The 1956 movie “Giant” starring Elizabeth Taylor, Rock Hudson, James Dean and Carroll Baker was partially filmed near the west Texas town of Marfa. The motion picture people created a Victorian mansion that represented the headquarters of the sprawling Belmont Estates. When I worked in the area in the 1980’s, whenever I drove to Marfa, I would look for the ruins of that old movie set. By then there wasn’t much left of the old mansion but a few timbers that stood out starkly against the backdrop of the wide-open Texas countryside.
The exterior of that building, which sported wide verandas and whitewashed siding, was created to represent wealth, opulence and power. In reality it was nothing but an empty hollow shell. Inside, the mansion was empty. Interior scenes were filmed elsewhere.
One day while traveling through the high desert country of Mexico I noticed something that just didn’t seem to fit—there in the middle of nowhere was an old town right out of the American Wild West. I did a quick U-turn and, while trying to avoid losing my muffler, followed a rocky trail down to that ghostly apparition.
On the main street I found a two-story hotel here, a big old saloon there, the bank across the street, the dry-goods store on the corner—all of them substantial enough buildings to do business in and to support the two or three outlaws who might be hiding on the roof until the shoot-out. It’s a real town, right? Wrong! All I had to do was to step through the door of one of those buildings and find myself nowhere to realize that, just like the “Giant” movie mansion, the whole “town” was nothing. It was made up of single-wall store fronts and what I imagined to be behind them. It was really all a façade. We all know what a façade is: it’s a false front. All the frontier towns of the nineteenth century had them, and today all the Hollywood sets representing those towns have them again.

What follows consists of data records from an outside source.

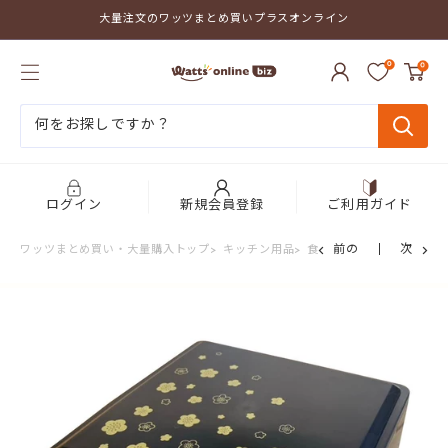
コ
大量注文のワッツまとめ買いプラスオンライン
ン
テ
ワ
ン
0
0
ッ
ツ
ツ
に
ま
ス
と
キ
め
ッ
買
プ
い
す
プ
る
ログイン
新規会員登録
ご利用ガイド
ラ
ス
前の
次
ワッツまとめ買い・大量購入トップ
>
キッチン用品
>
食器・カトラリー
>
和食
オ
ン
ラ
イ
ン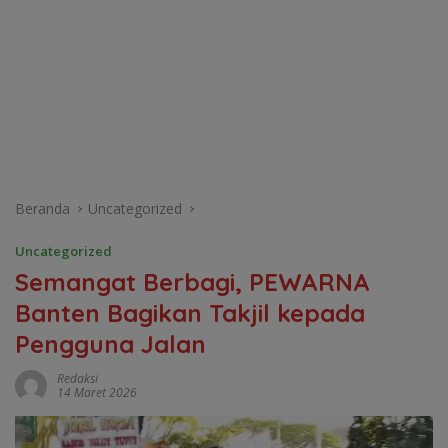
Beranda
Uncategorized
Uncategorized
Semangat Berbagi, PEWARNA
Banten Bagikan Takjil kepada
Pengguna Jalan
Redaksi
14 Maret 2026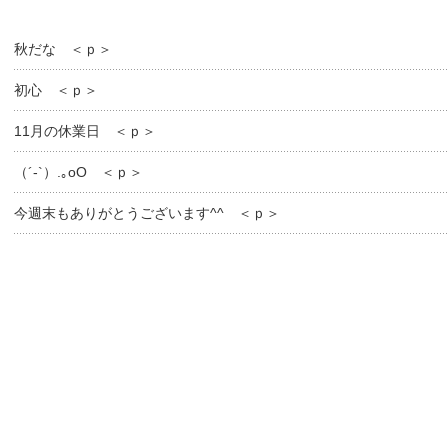
秋だな ＜ｐ＞
初心 ＜ｐ＞
11月の休業日 ＜ｐ＞
（´-`）.｡oO ＜ｐ＞
今週末もありがとうございます^^ ＜ｐ＞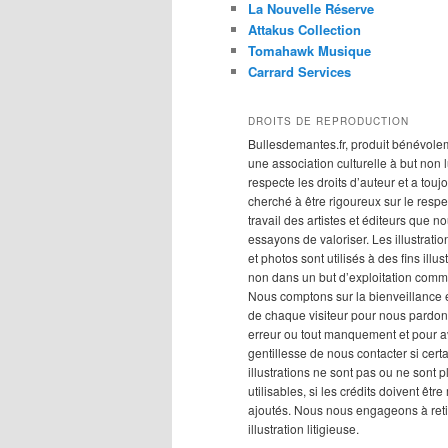
La Nouvelle Réserve
Attakus Collection
Tomahawk Musique
Carrard Services
DROITS DE REPRODUCTION
Bullesdemantes.fr, produit bénévole
une association culturelle à but non lu
respecte les droits d’auteur et a touj
cherché à être rigoureux sur le respe
travail des artistes et éditeurs que n
essayons de valoriser. Les illustration
et photos sont utilisés à des fins illus
non dans un but d’exploitation comm
Nous comptons sur la bienveillance e
de chaque visiteur pour nous pardon
erreur ou tout manquement et pour av
gentillesse de nous contacter si cert
illustrations ne sont pas ou ne sont p
utilisables, si les crédits doivent êtr
ajoutés. Nous nous engageons à reti
illustration litigieuse.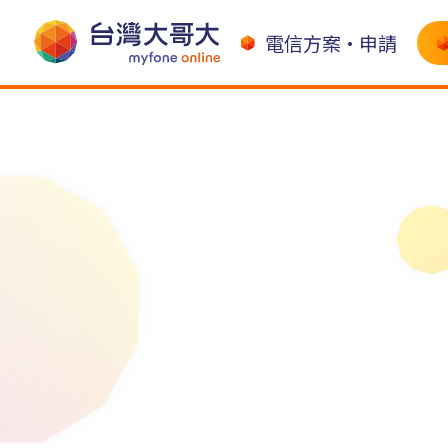
電信方案•申請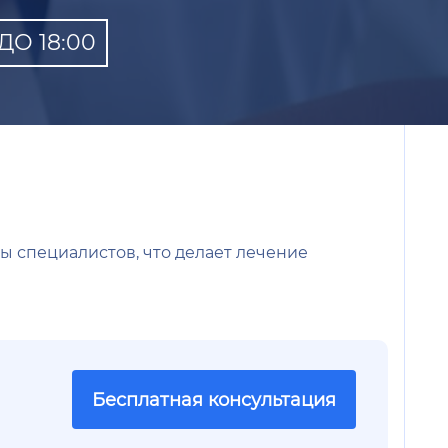
О 18:00
ы специалистов, что делает лечение
Бесплатная консультация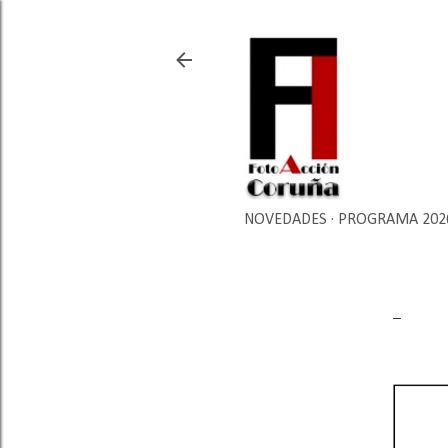
NOVEDADES
PROGRAMA 202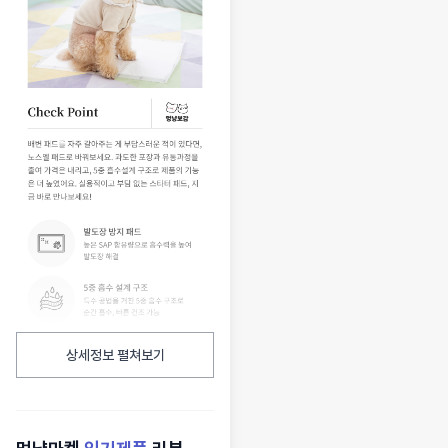
상세정보 펼쳐보기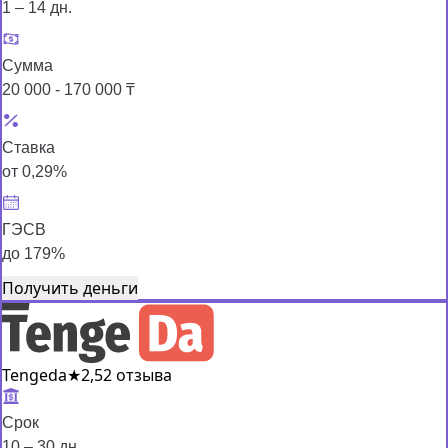
1 – 14 дн.
Сумма
20 000 - 170 000 ₸
Ставка
от 0,29%
ГЭСВ
до 179%
Получить деньги
Tengeda
★
2,5
2 отзыва
Срок
10 – 30 дн.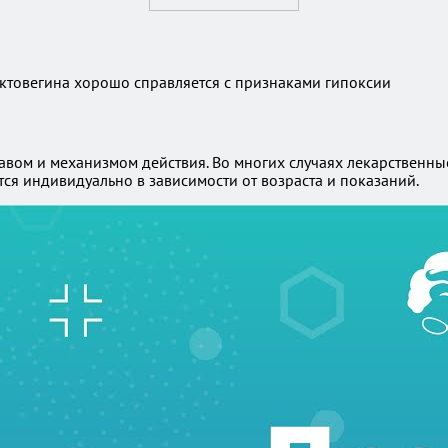
оставом и механизмом действия. Во многих случаях лекарствен
ся индивидуально в зависимости от возраста и показаний.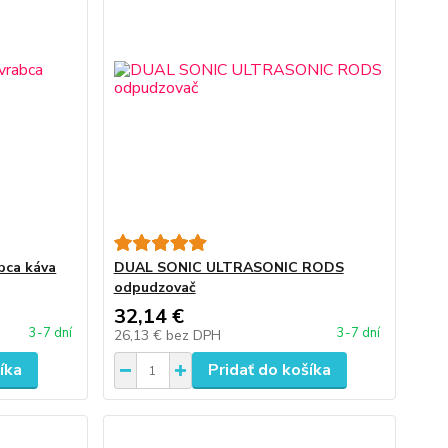
abca káva
DUAL SONIC ULTRASONIC RODS
odpudzovač
32,14 €
3-7 dní
3-7 dní
26,13 €
bez DPH
íka
Pridať do košíka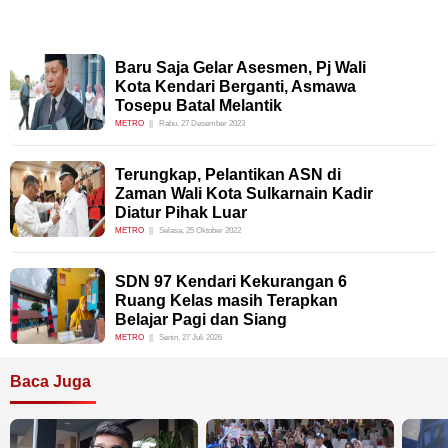
Baru Saja Gelar Asesmen, Pj Wali
Kota Kendari Berganti, Asmawa
Tosepu Batal Melantik
METRO
Rabu, 27 Desember 2023
Terungkap, Pelantikan ASN di
Zaman Wali Kota Sulkarnain Kadir
Diatur Pihak Luar
METRO
Selasa, 25 Oktober 2022
SDN 97 Kendari Kekurangan 6
Ruang Kelas masih Terapkan
Belajar Pagi dan Siang
METRO
Senin, 27 Juli 2026
Baca Juga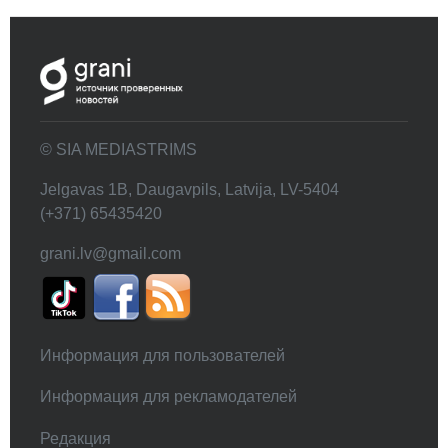
© SIA MEDIASTRIMS
Jelgavas 1B, Daugavpils, Latvija, LV-5404
(+371) 65435420
grani.lv@gmail.com
Информация для пользователей
Информация для рекламодателей
Редакция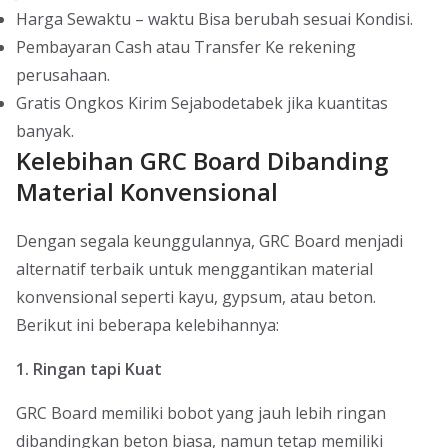
Harga Sewaktu – waktu Bisa berubah sesuai Kondisi.
Pembayaran Cash atau Transfer Ke rekening
perusahaan.
Gratis Ongkos Kirim Sejabodetabek jika kuantitas
banyak.
Kelebihan GRC Board Dibanding
Material Konvensional
Dengan segala keunggulannya, GRC Board menjadi
alternatif terbaik untuk menggantikan material
konvensional seperti kayu, gypsum, atau beton.
Berikut ini beberapa kelebihannya:
1. Ringan tapi Kuat
GRC Board memiliki bobot yang jauh lebih ringan
dibandingkan beton biasa, namun tetap memiliki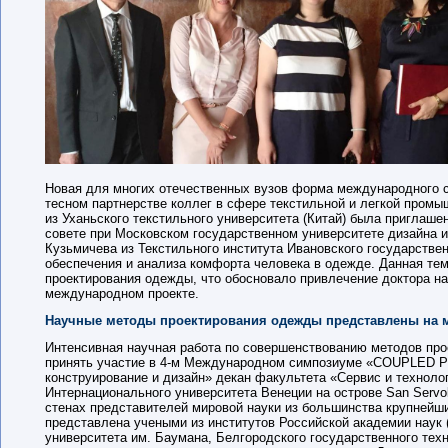
Новая для мн
огих отечественных вузов форма международного с
тесном партнерстве коллег в сфере текстильной и легкой промы
из Уханьского текстильного университета (Китай) была приглаш
совете при Московском государственном университете дизайна и
Кузьмичева из Текстильного института Ивановского государств
обеспечения и анализа комфорта человека в одежде. Данная тем
проектирования одежды, что обосновало привлечение доктора на
международном проекте.
Научные методы проектирования одежды представлены на 
Интенсивная научная работа по совершенствованию методов про
принять участие в 4-м Международном симпозиуме «COUPLED P
конструирование и дизайн» декан факультета «Сервис и технол
Интернационального университета Венеции на острове San Servol
стенах представителей мировой науки из большинства крупнейши
представлена учеными из институтов Российской академии наук 
университета им. Баумана, Белгородского государственного техн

Many of us try to make Hollywood sets of our lives. These are the people who go beyond the natural desire to present their best to the world around them; they create images that are something else, something besides the passably humble truth about themselves. Too often they put so much effort into perfecting that image, that façade, that they neglect their real selves. They build false fronts and have no time or energy left to build real people or real relationships. Once you see through the façade, it’s just like Hollywood—disappointing, nothing.
We have all seen such people. There’s the couple with two sets of manners—one for the public and another for at home. Any time they have an audience they are gracious and charming, warm to one another, wise and patient with their children. But once they are alone, the kind words and the pretty gestures disappear, and it’s apparent that the relationship is as empty as the spot behind the doors to the dry-goods store in the Hollywood set.
Even if we could fool the people around us indefinitely, we cannot fool ourselves and we cannot fool our Lord. “Woe unto you, scribes and Pharisees, hypocrites!” He exclaimed. “For ye make clean the outside of the cup and of the platter, but within they are full of extortion and excess. Woe unto you…for ye are like unto whited sepulchres, which indeed appear beautiful outward, but are within full of dead men’s bones, and of all uncleanness. Even so ye outwardly appear righteous unto men, but within ye are full of hypocrisy and iniquity.” (Matt. 23:25, 27-28)
We cannot deny the potential greatness that is in us, but we can lose it if we cover it, with our faults, behind a giant façade. Nor can we correct our faults or learn from them or improve and grow away from them if we try to ignore them. Christ’s advice to the Pharisees is valid for us: “…cleanse first that which is within the cup and platter, that the outside of them may be clean also.” (Matt. 23:26)
A façade, or false front, isn’t worth the time and effort it takes to build and maintain. We would do well to turn our efforts from our image to our essence. We can do it if we admit where we really are and start there.